The Washington Post and cable TV media have reported that the FBI conducted a “predawn raid” of former Trump campaign chairman Paul Manafort’s Alexandria, Va. home on July 26. They describe the search warrant as “wide-ranging” and report that “FBI agents working with special counsel Robert S. Mueller III departed the home with various records.”
Such raids are conducted only with a warrant and when the bureau is able to convince a judge either that there is a high likelihood that a crime has been committed or that it is likely the individual cannot be trusted to refrain from destroying evidence.
The FBI broke into Manafort’s home under cover of darkness and he was reportedly awakened only after they knocked on his bedroom door.
News of this raid marks another escalation in Special Counsel Robert Mueller’s investigation into possible collusion between the Trump campaign and foreign actors including bankers, government officials and gangsters. Last month, The Wall Street Journal reported that Mueller impanelled grand juries in Washington D.C. and the eastern district of Virginia.
Several news outlets are also reporting that Donald Trump sent out two tweets criticizing acting-FBI director Andrew McCabe for alleged corruption on the same day the raid took place.
“Why didn’t A.G. Sessions replace Acting FBI Director Andrew McCabe, a Comey friend who was in charge of the Clinton investigation?,” read one tweet. “… Big dollars ($700,000) for his wife’s political run from Hillary Clinton and her representatives? Drain the Swamp,” he concluded.
These tweets are yet more actions for Mueller, or either of the two Congressional bodies who have taken up investigations into the Trump and his associates, to suggest a pattern of intimidation that could lead to obstruction of justice charges.
Between this latest incident regarding the investigations, Trump’s inability to pass substantive legislation through Congress, and the threats of “fire and fury” by the president, some say Trump has backed himself into a corner from which he will not be able to escape.
Desperation and bluster, two characteristics that Donald Trump has worn on his sleeve, can lead anyone to make errors in judgment. Trump still maintains the power to reek havoc at the Department of Justice by firing officials until he finds someone willing to stake his or her career on firing Robert Mueller.
Two bills have been proposed in the Senate that seek to make it harder for Donald Trump to fire Mueller. One of them, among other things, would allow Mueller to challenge his dismissal in court, a recourse that is currently prohibited. The other proposes that the administration would have to get approval from a 3-judge panel to dismiss Mueller.

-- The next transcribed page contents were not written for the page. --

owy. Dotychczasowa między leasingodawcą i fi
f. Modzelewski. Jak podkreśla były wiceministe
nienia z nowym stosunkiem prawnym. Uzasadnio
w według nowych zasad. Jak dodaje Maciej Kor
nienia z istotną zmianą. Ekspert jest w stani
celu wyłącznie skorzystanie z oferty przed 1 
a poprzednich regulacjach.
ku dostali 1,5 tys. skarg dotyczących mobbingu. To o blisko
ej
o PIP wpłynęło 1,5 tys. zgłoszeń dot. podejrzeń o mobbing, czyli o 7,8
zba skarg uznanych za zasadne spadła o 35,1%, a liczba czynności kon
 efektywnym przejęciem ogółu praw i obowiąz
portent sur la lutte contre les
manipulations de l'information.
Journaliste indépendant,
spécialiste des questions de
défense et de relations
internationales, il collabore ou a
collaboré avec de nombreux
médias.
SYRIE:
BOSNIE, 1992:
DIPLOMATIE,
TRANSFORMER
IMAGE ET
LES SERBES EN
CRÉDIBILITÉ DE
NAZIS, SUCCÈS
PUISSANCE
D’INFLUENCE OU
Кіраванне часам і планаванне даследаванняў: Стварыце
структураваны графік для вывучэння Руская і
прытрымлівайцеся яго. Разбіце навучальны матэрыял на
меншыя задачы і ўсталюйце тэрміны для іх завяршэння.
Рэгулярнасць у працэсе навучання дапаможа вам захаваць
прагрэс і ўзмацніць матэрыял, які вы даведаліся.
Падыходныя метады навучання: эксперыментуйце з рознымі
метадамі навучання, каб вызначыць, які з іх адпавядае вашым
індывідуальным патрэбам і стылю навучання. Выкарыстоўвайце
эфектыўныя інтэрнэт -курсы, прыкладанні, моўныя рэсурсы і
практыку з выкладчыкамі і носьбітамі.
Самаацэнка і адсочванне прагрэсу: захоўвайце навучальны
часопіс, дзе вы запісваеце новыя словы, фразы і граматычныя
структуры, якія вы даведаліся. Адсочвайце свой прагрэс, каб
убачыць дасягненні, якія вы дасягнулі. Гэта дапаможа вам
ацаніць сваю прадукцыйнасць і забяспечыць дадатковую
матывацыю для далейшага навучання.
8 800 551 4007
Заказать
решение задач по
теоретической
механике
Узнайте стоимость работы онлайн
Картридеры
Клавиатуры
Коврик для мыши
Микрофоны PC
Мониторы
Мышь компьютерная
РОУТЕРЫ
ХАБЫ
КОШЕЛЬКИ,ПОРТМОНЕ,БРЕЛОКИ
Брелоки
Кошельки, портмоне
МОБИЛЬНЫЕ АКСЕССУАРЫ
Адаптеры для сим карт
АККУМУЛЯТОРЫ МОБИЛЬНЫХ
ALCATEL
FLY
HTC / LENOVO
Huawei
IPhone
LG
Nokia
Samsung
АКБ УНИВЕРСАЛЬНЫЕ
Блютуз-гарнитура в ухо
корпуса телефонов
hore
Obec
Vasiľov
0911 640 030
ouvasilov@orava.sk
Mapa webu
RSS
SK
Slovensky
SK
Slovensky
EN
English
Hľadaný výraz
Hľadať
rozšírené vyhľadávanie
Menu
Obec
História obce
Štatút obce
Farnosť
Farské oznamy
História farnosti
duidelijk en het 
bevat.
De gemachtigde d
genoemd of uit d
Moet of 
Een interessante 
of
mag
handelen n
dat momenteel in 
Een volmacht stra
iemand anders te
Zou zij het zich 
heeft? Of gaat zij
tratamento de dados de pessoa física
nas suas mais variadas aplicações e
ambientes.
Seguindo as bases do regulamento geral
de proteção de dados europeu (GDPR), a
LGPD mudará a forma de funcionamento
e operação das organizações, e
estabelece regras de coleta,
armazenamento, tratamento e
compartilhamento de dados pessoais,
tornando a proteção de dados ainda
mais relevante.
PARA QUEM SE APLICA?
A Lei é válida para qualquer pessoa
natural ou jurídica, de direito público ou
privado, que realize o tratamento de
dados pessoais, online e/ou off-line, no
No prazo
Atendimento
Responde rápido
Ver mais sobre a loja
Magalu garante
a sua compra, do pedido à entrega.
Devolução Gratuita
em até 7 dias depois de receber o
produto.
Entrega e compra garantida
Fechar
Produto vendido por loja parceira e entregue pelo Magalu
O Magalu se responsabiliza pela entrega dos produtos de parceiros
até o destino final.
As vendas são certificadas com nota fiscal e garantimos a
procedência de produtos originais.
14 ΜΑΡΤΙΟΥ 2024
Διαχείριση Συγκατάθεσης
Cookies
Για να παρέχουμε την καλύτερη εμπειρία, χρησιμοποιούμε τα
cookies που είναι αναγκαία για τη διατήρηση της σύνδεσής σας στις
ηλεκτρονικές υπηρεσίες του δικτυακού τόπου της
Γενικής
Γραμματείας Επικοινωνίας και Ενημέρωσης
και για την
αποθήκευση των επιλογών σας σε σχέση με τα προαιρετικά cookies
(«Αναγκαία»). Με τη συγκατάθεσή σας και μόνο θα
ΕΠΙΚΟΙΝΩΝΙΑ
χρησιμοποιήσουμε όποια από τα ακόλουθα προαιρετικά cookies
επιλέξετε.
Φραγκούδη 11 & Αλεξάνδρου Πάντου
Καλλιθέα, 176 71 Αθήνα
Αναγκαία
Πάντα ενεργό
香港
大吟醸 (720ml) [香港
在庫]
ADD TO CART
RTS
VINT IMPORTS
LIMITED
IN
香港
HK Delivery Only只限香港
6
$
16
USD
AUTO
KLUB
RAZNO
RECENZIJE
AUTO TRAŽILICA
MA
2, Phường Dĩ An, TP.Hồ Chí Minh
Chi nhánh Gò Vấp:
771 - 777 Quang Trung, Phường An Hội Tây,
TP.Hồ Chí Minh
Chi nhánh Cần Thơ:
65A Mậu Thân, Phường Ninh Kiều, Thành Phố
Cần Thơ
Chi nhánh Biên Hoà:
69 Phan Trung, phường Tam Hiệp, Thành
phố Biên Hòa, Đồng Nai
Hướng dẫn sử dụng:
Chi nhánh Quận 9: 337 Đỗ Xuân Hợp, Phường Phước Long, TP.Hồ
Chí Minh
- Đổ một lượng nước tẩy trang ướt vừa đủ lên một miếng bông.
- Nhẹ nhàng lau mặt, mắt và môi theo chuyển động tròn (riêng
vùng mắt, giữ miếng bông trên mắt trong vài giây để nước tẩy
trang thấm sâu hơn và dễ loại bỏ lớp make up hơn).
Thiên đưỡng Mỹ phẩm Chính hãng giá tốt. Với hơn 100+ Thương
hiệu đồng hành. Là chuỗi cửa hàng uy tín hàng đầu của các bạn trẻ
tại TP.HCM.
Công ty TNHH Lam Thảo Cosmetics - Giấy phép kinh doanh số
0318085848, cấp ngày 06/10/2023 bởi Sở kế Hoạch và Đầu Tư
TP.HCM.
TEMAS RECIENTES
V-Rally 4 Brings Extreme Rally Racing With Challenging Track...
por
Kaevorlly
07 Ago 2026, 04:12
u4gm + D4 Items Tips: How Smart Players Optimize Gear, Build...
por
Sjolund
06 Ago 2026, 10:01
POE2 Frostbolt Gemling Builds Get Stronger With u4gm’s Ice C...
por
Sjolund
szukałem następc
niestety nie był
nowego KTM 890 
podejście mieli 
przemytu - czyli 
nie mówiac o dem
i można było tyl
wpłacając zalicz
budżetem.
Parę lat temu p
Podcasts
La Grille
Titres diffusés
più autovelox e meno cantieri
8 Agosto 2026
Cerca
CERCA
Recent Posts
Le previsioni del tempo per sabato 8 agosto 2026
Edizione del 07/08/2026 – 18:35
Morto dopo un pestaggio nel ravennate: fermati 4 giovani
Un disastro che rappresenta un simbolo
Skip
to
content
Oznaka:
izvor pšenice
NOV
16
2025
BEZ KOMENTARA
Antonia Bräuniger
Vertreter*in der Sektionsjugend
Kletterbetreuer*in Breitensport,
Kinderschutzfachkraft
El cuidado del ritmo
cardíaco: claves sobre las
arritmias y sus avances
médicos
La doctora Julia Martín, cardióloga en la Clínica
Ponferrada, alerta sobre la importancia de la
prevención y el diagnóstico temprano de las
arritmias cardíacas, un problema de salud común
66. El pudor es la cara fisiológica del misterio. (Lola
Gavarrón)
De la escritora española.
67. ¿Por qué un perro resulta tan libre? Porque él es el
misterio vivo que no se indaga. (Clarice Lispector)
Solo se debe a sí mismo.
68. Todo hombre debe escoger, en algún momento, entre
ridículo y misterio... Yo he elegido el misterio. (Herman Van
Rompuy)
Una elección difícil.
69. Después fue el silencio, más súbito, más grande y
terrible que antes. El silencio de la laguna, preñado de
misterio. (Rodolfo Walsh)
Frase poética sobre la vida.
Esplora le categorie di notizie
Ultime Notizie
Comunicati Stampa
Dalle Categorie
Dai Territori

Needless to say, finding someone who is willing to fire Mueller directly would be the most conspicuous action he could take. Otherwise, according to Daniel Hemel and Eric Posner at the New York times, he can potentially “starve the investigation” or have the deputy attorney general (since Attorney General Jeff Sessions is recused) “exercise veto power over the special counsel at every step of the way.”
However, now that law enforcement has begun executing search warrants, the time for those tactics may have passed. Trump’s poll numbers have suffered and as the media and Mueller continue to hone in, a reversal of this trend is unlikely.